Share Legacy Hobbies
You probably have a hobby, and chances are you developed that hobby because you learned it from your family growing up. Collecting coins has always been a great pastime to share with your kids― since you did it with your family when you were young, you can continue to do it with your family now that you have kids. Plus, because you know you already enjoy the hobby, you won’t find it particularly difficult to find time for it in your schedule.
The best way to get a child invested in a hobby is to start early. Younger kids are usually interested in any new experience, as long as you use are positive and enthusiastic about it. You can even try combining two related hobbies together, like coin collecting and metal detecting, for double the fun and double the opportunity of finding something your children enjoy doing.

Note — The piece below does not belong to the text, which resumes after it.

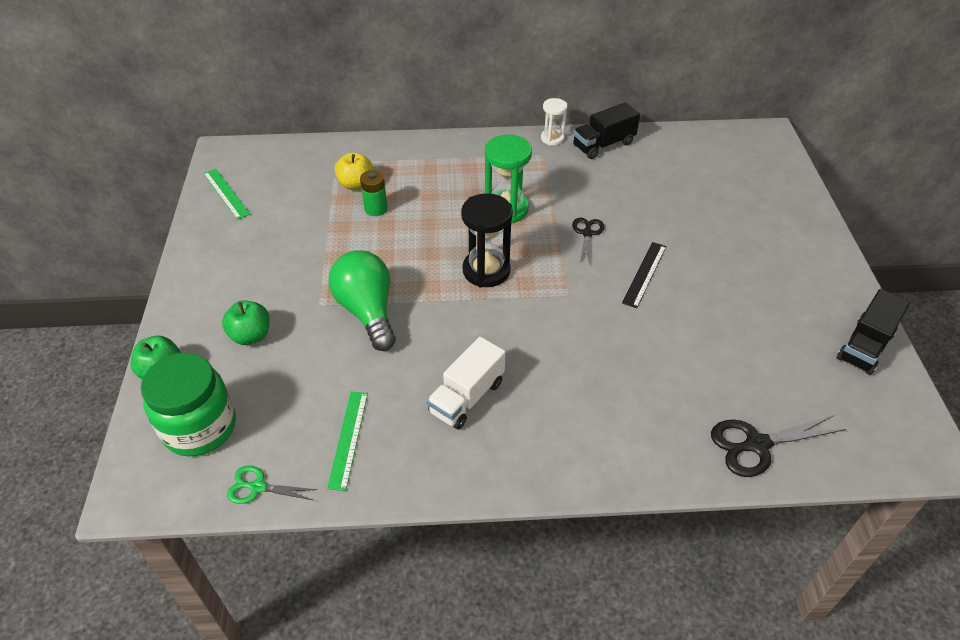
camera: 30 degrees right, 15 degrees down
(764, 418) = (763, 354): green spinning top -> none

If you have older kids, tweenage and up, it might be trickier to get them invested in your favorite activity. Allowing a tween or teen to bring along a friend is a good way to get started. Also, you can try taking your children along to conventions so they can see all the other people that are interested in that hobby too; there are conventions for just about everyone from coin collectors to auto enthusiasts to fishermen.
Explore the Outdoors
Like eating dinner together, venturing outside as a family is a good way to unplug from electronic devices, make lasting memories, and communicate. Researchers have found that too much time indoors is extremely detrimental to growing minds; nature deficit disorder is becoming a real crisis, as every day American kids play only about seven minutes outside compared to seven hours in front of screens. By spending family time outside, you and your kids can reap dozens of mental and physical health benefits.

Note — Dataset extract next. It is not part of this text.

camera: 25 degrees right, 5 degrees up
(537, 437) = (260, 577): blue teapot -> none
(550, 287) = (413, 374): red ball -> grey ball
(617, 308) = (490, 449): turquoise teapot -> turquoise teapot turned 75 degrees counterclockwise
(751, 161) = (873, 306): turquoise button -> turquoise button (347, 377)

The great outdoors provides ample opportunities for healthy exercise, including riding your bikes around the neighborhood, tossing balls in the local park, or hiking nearby wilderness trails, like these. However, you don’t have to go so far to reap the benefits of outdoor play: You can also work with your kids to plant and tend a garden just outside the front door.

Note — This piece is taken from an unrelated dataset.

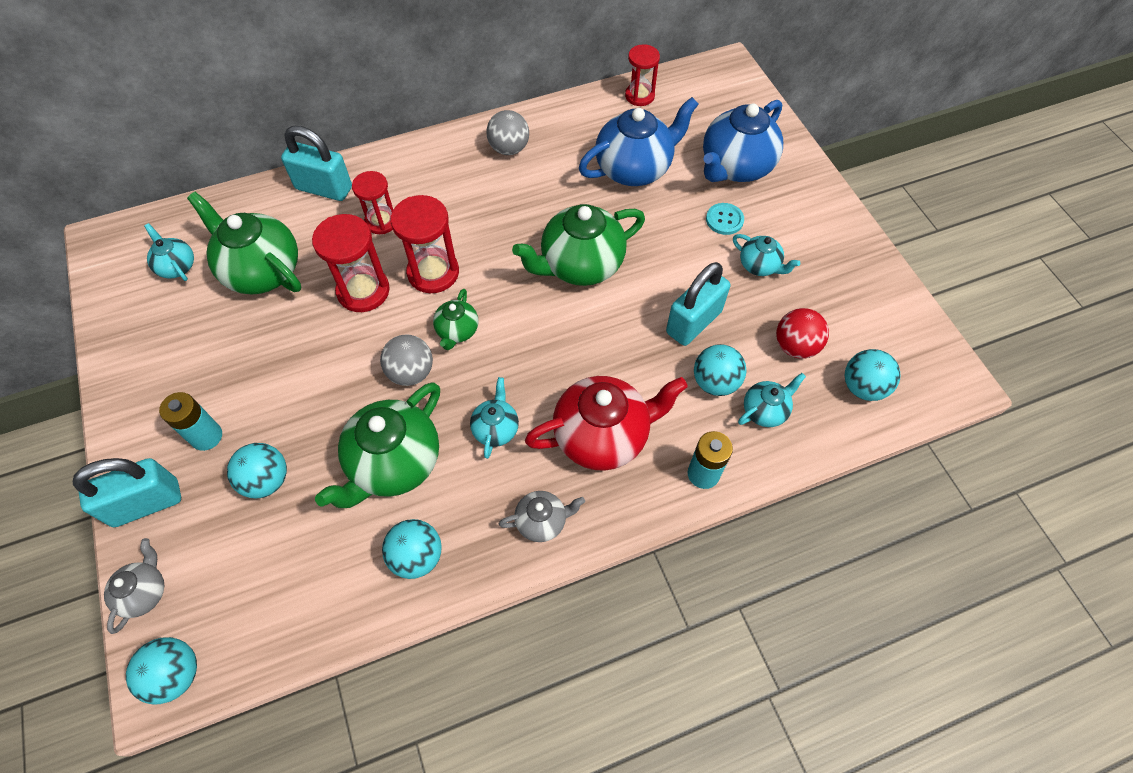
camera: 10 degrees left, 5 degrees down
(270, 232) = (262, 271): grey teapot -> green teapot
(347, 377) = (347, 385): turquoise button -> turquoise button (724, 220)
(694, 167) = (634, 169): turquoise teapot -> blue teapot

Volunteer for Your Community
When your free time is limited, you might consider combining family time and community time into one, beneficial period. No matter where you live, your community could use your help, and volunteering your family for various services will help everyone feel better and grow closer. In most towns, there are dozens of volunteering options: distributing food and supplies to the homeless, cleaning parks and roadways, spending time with senior citizens, cleaning and walking shelter pets, and more. You can try different volunteer activities every week to find one the whole family enjoys.
Let Your Kids Choose
If you spend too much time away from home, you might not know your kids as well as you’d like. Allowing them to guide family time is an excellent way to learn what interests them and provide them with essential leadership skills. You might want to set a few limits, like budget, time, and distance from home, but giving them the reins shows your trust and respect for their happiness. Plus, you might find a new hobby perfect for meaningful family time.